## INSTRUCTIONS FOR THE TASK
Report how many lines in the entries below have the word "note" in them, and give no other words.

## INFORMATION
· · · · ·
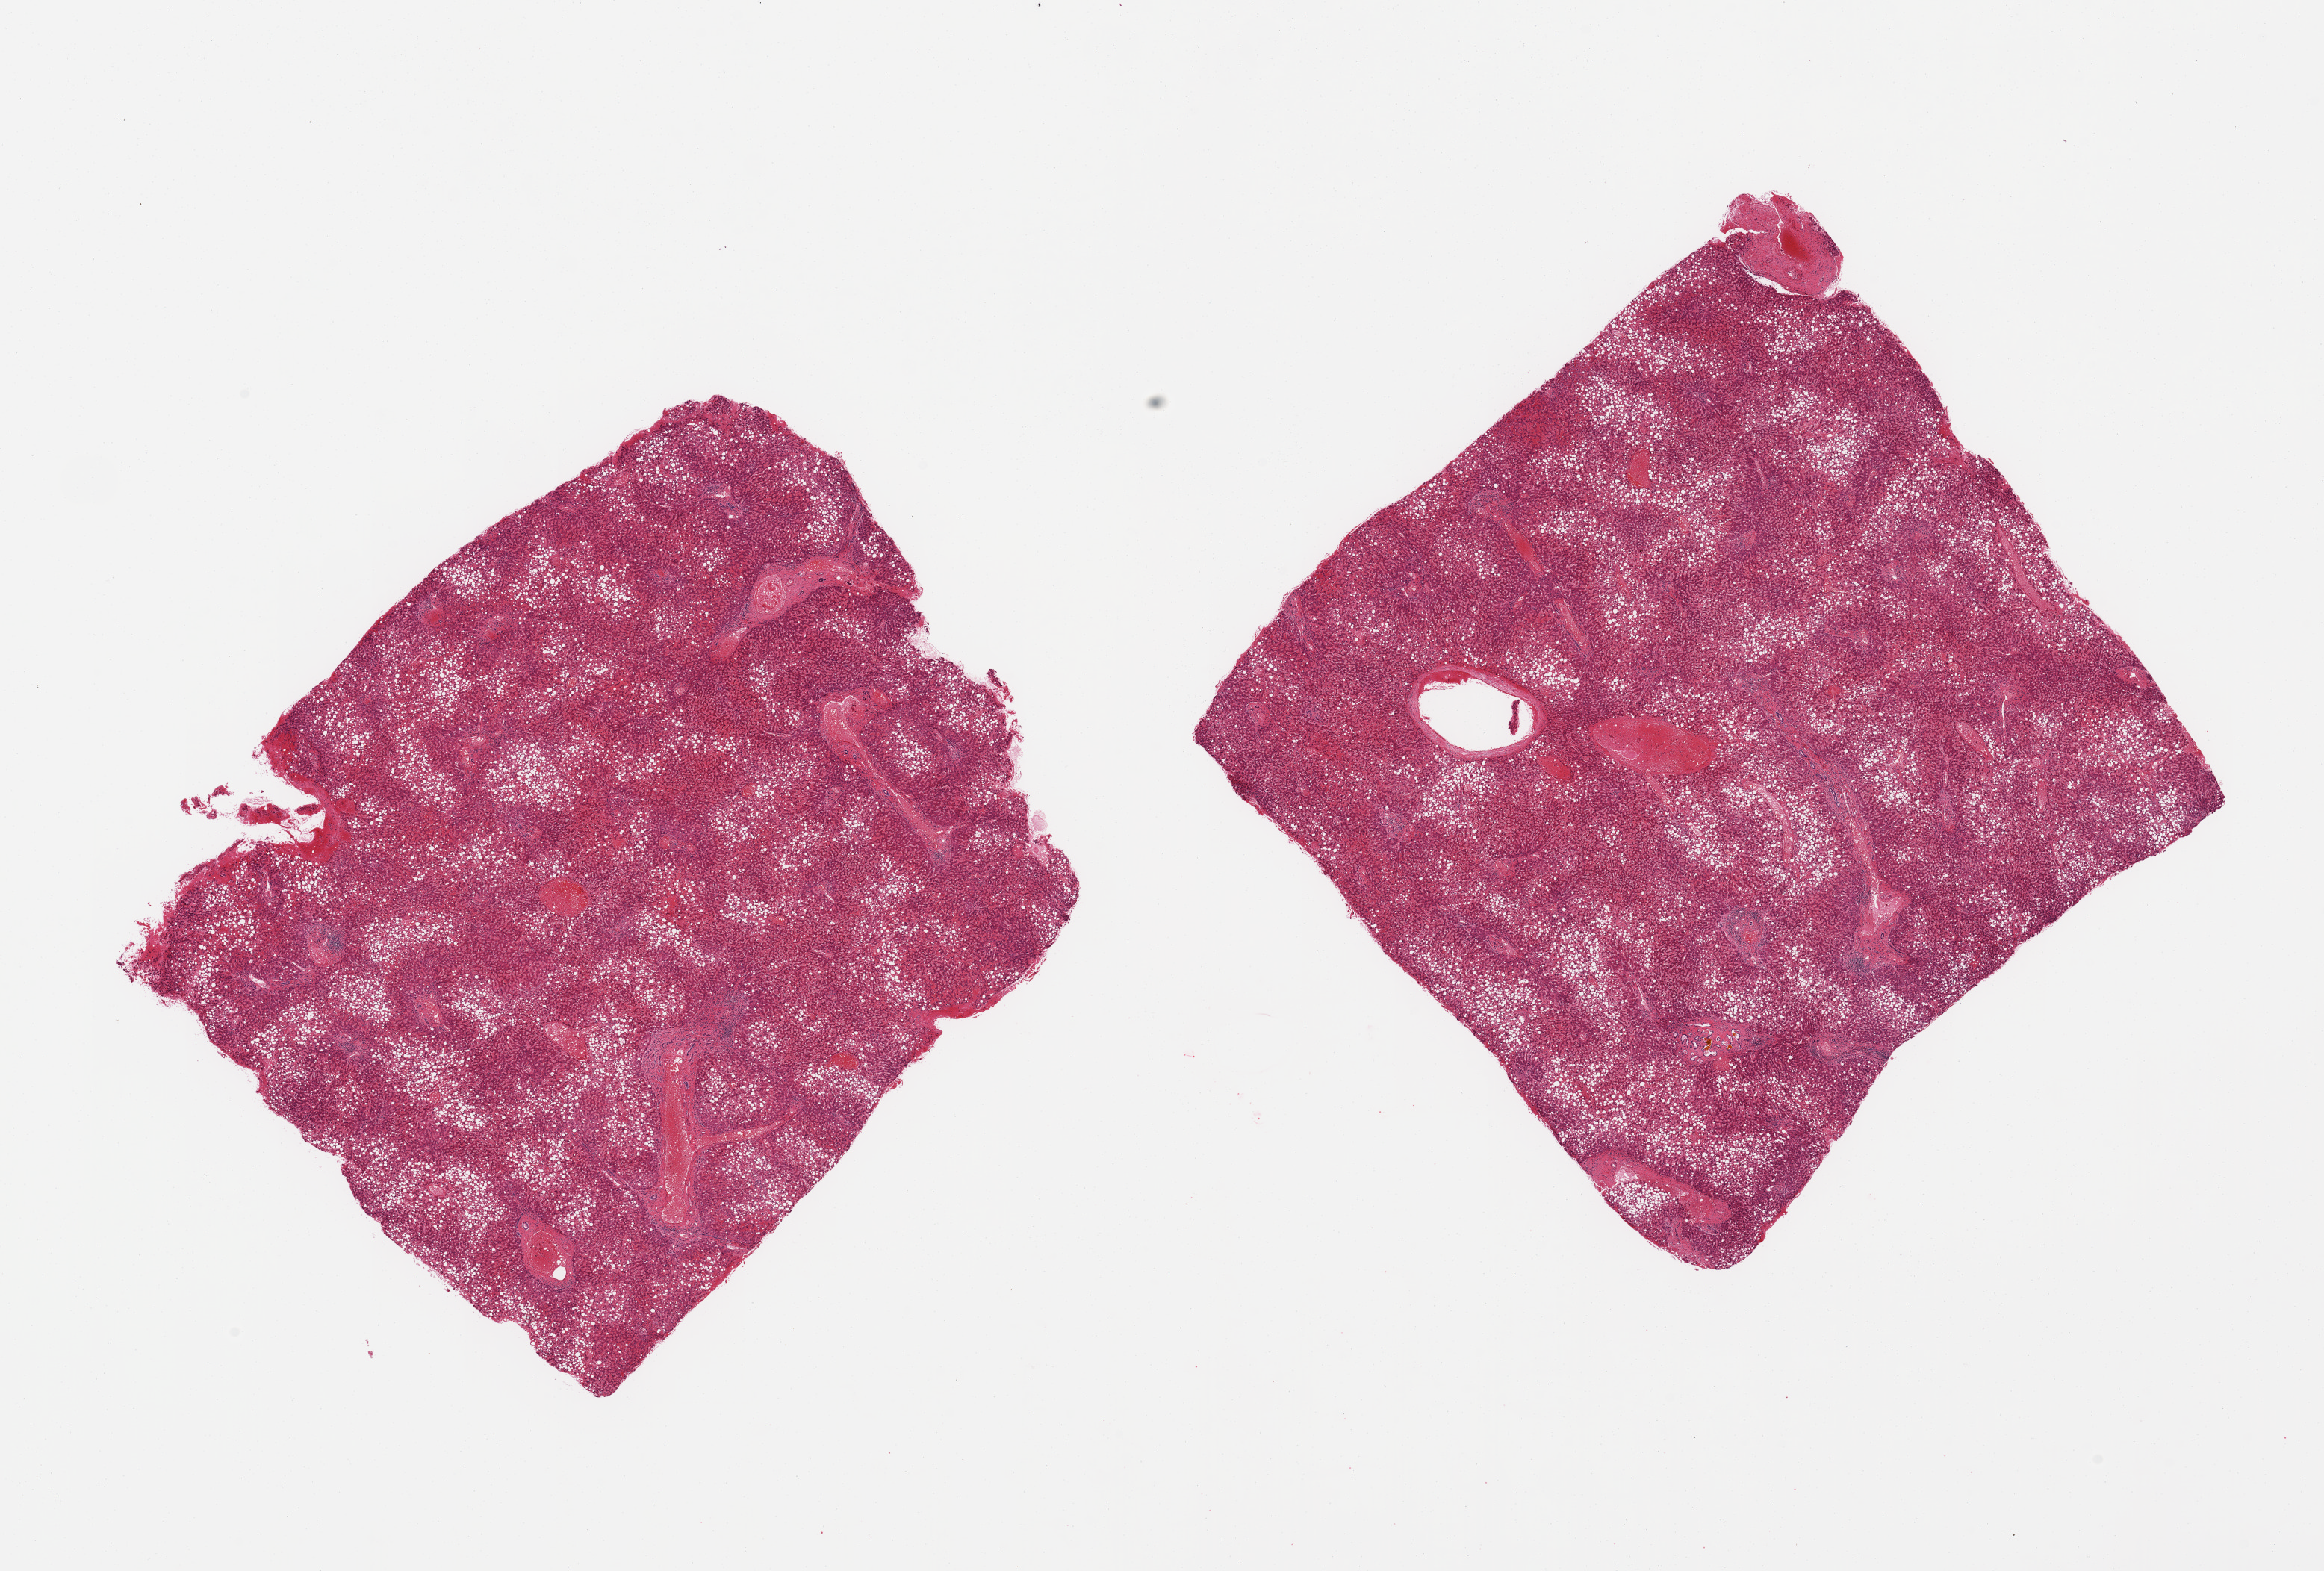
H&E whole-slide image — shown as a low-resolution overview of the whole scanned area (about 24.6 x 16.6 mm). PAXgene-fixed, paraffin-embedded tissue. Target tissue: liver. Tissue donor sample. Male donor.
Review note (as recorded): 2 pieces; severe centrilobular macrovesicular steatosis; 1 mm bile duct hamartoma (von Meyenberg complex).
· · · · ·
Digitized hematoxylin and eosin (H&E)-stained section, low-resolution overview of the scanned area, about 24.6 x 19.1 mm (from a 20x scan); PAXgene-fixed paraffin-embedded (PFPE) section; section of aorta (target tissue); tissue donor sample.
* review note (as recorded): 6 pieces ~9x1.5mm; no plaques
· · · · ·
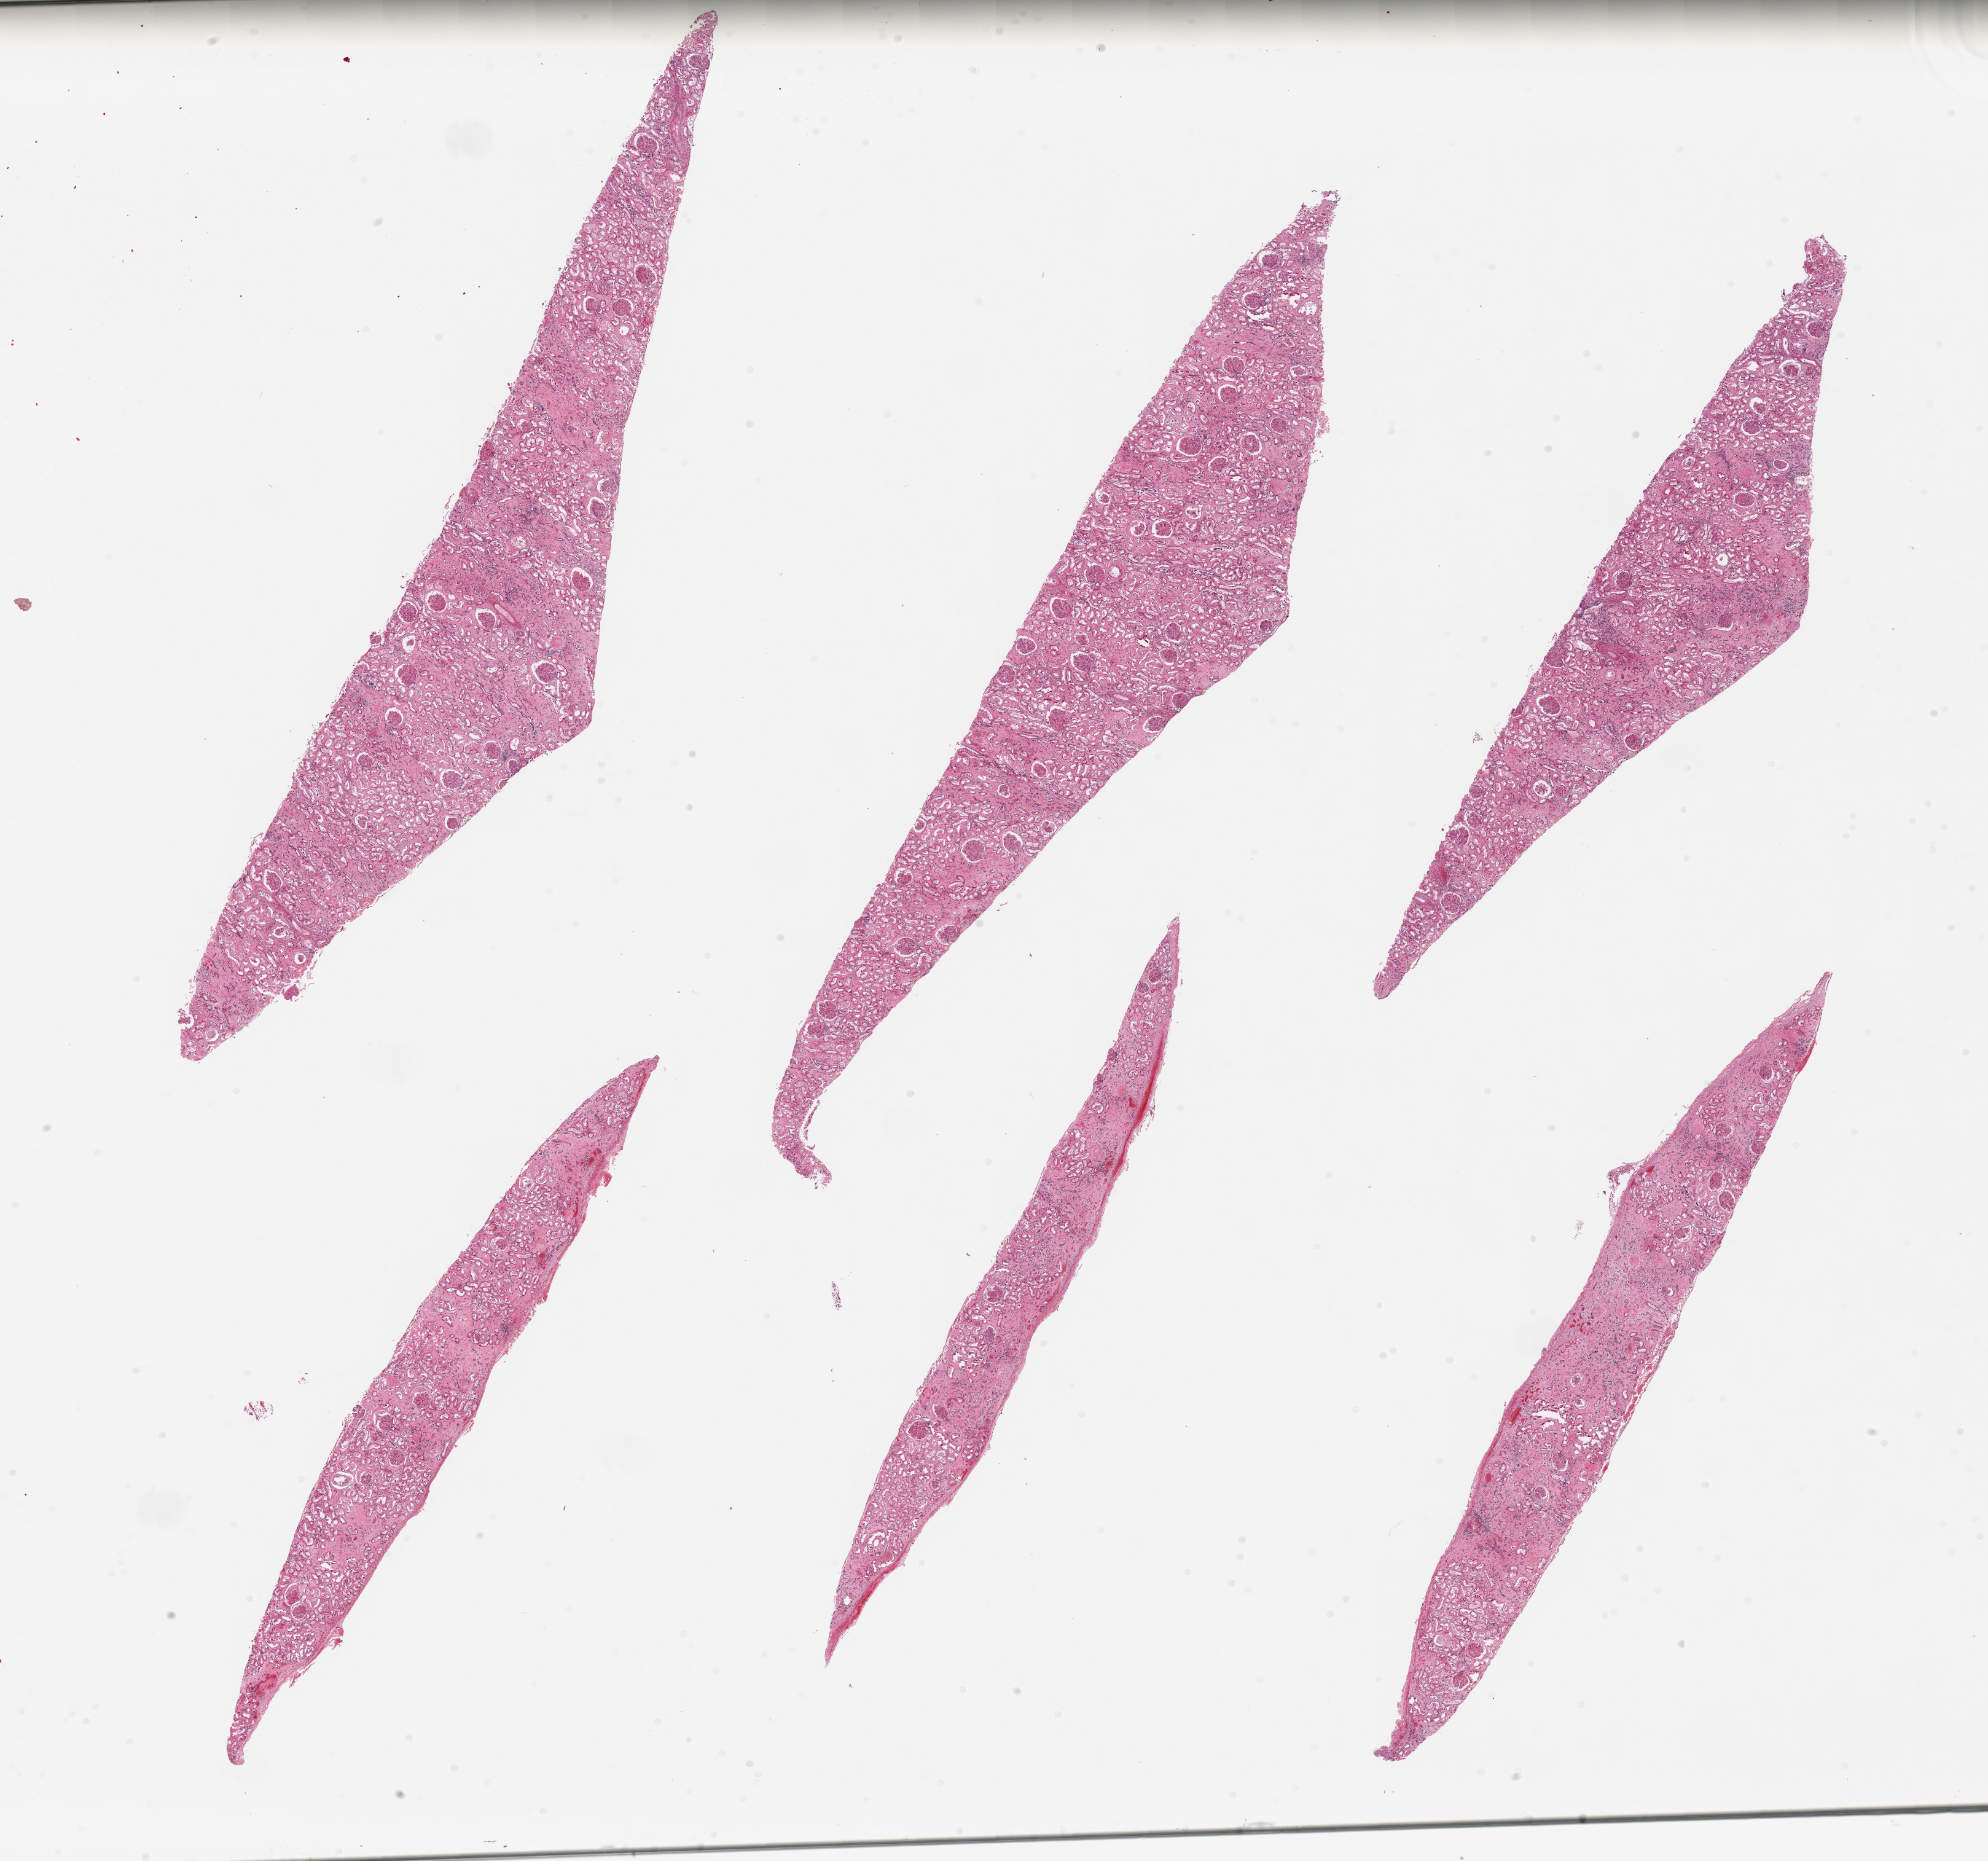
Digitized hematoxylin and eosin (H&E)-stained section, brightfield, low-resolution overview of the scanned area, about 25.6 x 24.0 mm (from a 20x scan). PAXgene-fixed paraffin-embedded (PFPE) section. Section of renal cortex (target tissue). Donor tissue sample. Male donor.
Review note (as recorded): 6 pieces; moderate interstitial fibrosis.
· · · · ·
## RESULT OF THIS EXERCISE
3